■ WORK REQUIRED ■
Return every line below in which "that" appears.

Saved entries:
*** Block opens ***

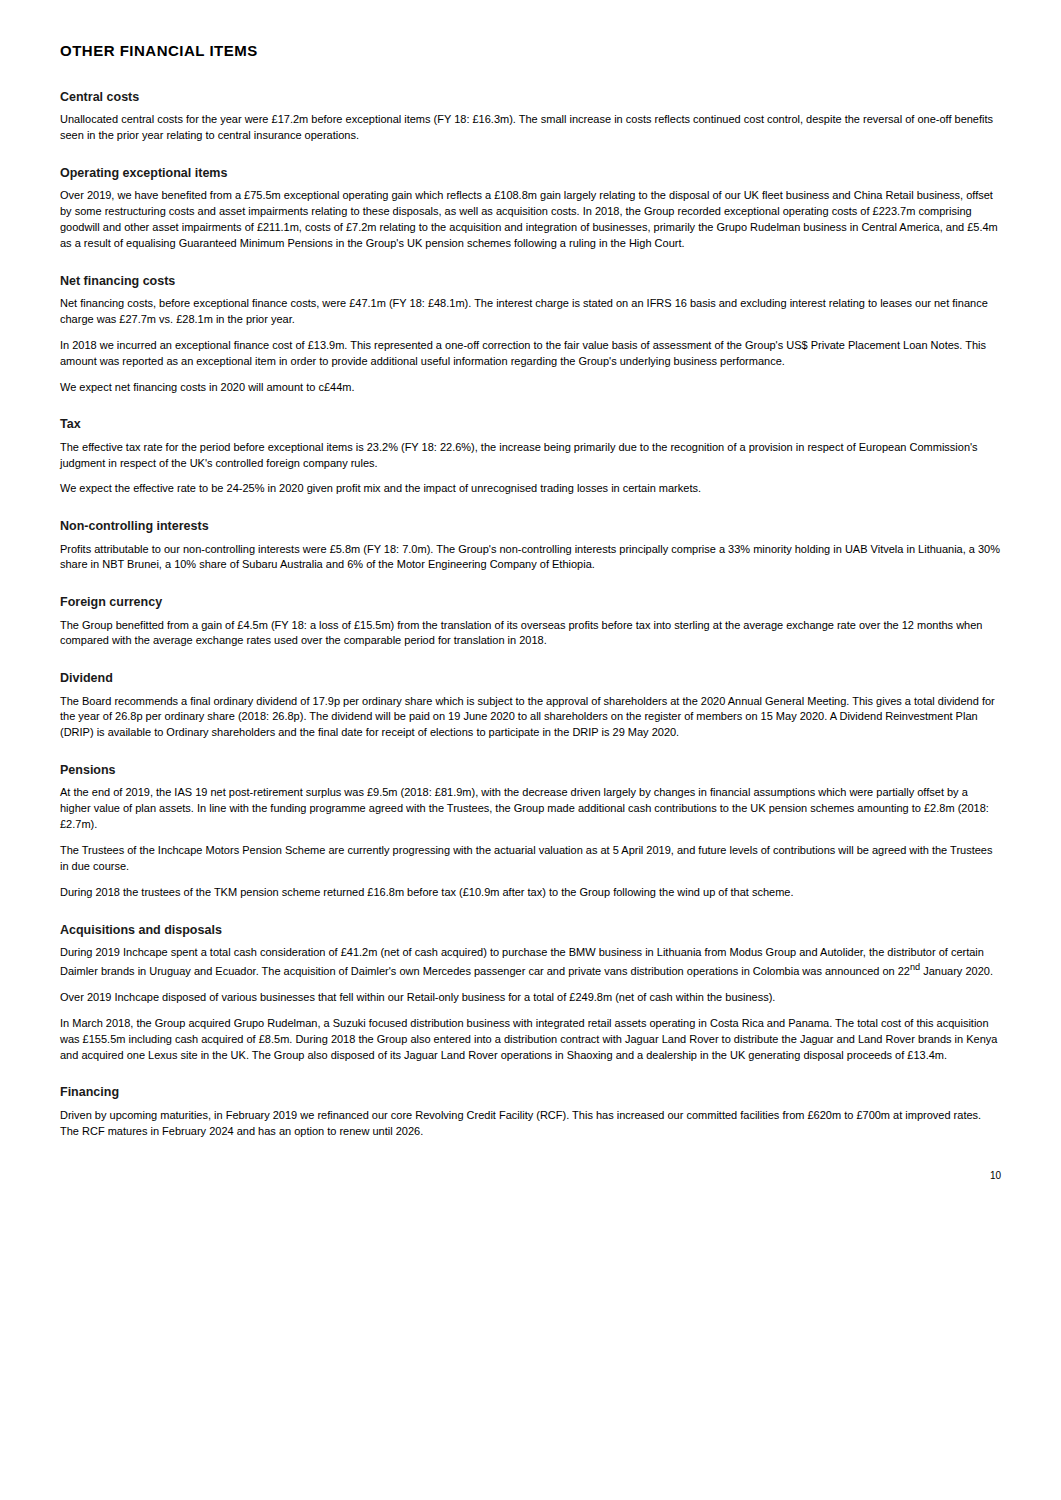OTHER FINANCIAL ITEMS
Central costs
Unallocated central costs for the year were £17.2m before exceptional items (FY 18: £16.3m). The small increase in costs reflects continued cost control, despite the reversal of one-off benefits seen in the prior year relating to central insurance operations.
Operating exceptional items
Over 2019, we have benefited from a £75.5m exceptional operating gain which reflects a £108.8m gain largely relating to the disposal of our UK fleet business and China Retail business, offset by some restructuring costs and asset impairments relating to these disposals, as well as acquisition costs. In 2018, the Group recorded exceptional operating costs of £223.7m comprising goodwill and other asset impairments of £211.1m, costs of £7.2m relating to the acquisition and integration of businesses, primarily the Grupo Rudelman business in Central America, and £5.4m as a result of equalising Guaranteed Minimum Pensions in the Group's UK pension schemes following a ruling in the High Court.
Net financing costs
Net financing costs, before exceptional finance costs, were £47.1m (FY 18: £48.1m). The interest charge is stated on an IFRS 16 basis and excluding interest relating to leases our net finance charge was £27.7m vs. £28.1m in the prior year.
In 2018 we incurred an exceptional finance cost of £13.9m. This represented a one-off correction to the fair value basis of assessment of the Group's US$ Private Placement Loan Notes. This amount was reported as an exceptional item in order to provide additional useful information regarding the Group's underlying business performance.
We expect net financing costs in 2020 will amount to c£44m.
Tax
The effective tax rate for the period before exceptional items is 23.2% (FY 18: 22.6%), the increase being primarily due to the recognition of a provision in respect of European Commission's judgment in respect of the UK's controlled foreign company rules.
We expect the effective rate to be 24-25% in 2020 given profit mix and the impact of unrecognised trading losses in certain markets.
Non-controlling interests
Profits attributable to our non-controlling interests were £5.8m (FY 18: 7.0m). The Group's non-controlling interests principally comprise a 33% minority holding in UAB Vitvela in Lithuania, a 30% share in NBT Brunei, a 10% share of Subaru Australia and 6% of the Motor Engineering Company of Ethiopia.
Foreign currency
The Group benefitted from a gain of £4.5m (FY 18: a loss of £15.5m) from the translation of its overseas profits before tax into sterling at the average exchange rate over the 12 months when compared with the average exchange rates used over the comparable period for translation in 2018.
Dividend
The Board recommends a final ordinary dividend of 17.9p per ordinary share which is subject to the approval of shareholders at the 2020 Annual General Meeting. This gives a total dividend for the year of 26.8p per ordinary share (2018: 26.8p). The dividend will be paid on 19 June 2020 to all shareholders on the register of members on 15 May 2020. A Dividend Reinvestment Plan (DRIP) is available to Ordinary shareholders and the final date for receipt of elections to participate in the DRIP is 29 May 2020.
Pensions
At the end of 2019, the IAS 19 net post-retirement surplus was £9.5m (2018: £81.9m), with the decrease driven largely by changes in financial assumptions which were partially offset by a higher value of plan assets. In line with the funding programme agreed with the Trustees, the Group made additional cash contributions to the UK pension schemes amounting to £2.8m (2018: £2.7m).
The Trustees of the Inchcape Motors Pension Scheme are currently progressing with the actuarial valuation as at 5 April 2019, and future levels of contributions will be agreed with the Trustees in due course.
During 2018 the trustees of the TKM pension scheme returned £16.8m before tax (£10.9m after tax) to the Group following the wind up of that scheme.
Acquisitions and disposals
During 2019 Inchcape spent a total cash consideration of £41.2m (net of cash acquired) to purchase the BMW business in Lithuania from Modus Group and Autolider, the distributor of certain Daimler brands in Uruguay and Ecuador. The acquisition of Daimler's own Mercedes passenger car and private vans distribution operations in Colombia was announced on 22nd January 2020.
Over 2019 Inchcape disposed of various businesses that fell within our Retail-only business for a total of £249.8m (net of cash within the business).
In March 2018, the Group acquired Grupo Rudelman, a Suzuki focused distribution business with integrated retail assets operating in Costa Rica and Panama. The total cost of this acquisition was £155.5m including cash acquired of £8.5m. During 2018 the Group also entered into a distribution contract with Jaguar Land Rover to distribute the Jaguar and Land Rover brands in Kenya and acquired one Lexus site in the UK. The Group also disposed of its Jaguar Land Rover operations in Shaoxing and a dealership in the UK generating disposal proceeds of £13.4m.
Financing
Driven by upcoming maturities, in February 2019 we refinanced our core Revolving Credit Facility (RCF). This has increased our committed facilities from £620m to £700m at improved rates. The RCF matures in February 2024 and has an option to renew until 2026.
10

*** Block closes ***

■ REPLY TO THE EXERCISE ■
During 2018 the trustees of the TKM pension scheme returned £16.8m before tax (£10.9m after tax) to the Group following the wind up of that scheme.
Over 2019 Inchcape disposed of various businesses that fell within our Retail-only business for a total of £249.8m (net of cash within the business).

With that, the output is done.